(Raw records)
------------------------------------------------------------------------

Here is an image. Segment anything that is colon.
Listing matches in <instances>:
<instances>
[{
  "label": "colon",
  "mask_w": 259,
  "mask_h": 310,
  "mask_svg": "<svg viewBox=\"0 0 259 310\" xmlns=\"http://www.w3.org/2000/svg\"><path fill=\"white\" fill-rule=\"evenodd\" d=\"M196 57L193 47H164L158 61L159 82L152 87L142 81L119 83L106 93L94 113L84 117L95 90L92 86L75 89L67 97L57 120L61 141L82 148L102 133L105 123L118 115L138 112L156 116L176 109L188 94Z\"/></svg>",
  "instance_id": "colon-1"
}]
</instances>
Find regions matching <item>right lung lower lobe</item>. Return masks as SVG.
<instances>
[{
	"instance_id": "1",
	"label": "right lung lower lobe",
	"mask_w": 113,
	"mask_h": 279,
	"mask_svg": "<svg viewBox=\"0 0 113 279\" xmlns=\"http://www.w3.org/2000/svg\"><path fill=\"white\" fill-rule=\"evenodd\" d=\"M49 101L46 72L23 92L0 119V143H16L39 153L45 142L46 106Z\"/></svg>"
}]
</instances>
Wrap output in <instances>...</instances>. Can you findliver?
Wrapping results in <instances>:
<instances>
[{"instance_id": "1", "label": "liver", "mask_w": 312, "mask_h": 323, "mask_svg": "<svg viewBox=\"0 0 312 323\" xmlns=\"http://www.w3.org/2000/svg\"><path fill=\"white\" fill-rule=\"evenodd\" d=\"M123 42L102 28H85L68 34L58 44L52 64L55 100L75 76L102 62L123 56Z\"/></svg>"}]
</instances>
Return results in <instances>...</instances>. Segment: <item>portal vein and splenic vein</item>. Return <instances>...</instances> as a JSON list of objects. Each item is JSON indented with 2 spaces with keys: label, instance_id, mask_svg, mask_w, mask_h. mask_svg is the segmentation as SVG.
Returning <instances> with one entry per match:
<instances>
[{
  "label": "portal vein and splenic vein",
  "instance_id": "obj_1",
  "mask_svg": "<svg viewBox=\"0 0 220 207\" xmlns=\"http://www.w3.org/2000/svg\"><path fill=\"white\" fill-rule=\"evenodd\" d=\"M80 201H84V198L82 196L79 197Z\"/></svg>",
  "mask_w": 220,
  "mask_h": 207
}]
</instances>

------------------------------------------------------------------------

• EXERCISE AIM: Gather every line from the records above that contains the word "right".

• PROBLEM SOLUTION:
Find regions matching <item>right lung lower lobe</item>. Return masks as SVG.
	"label": "right lung lower lobe",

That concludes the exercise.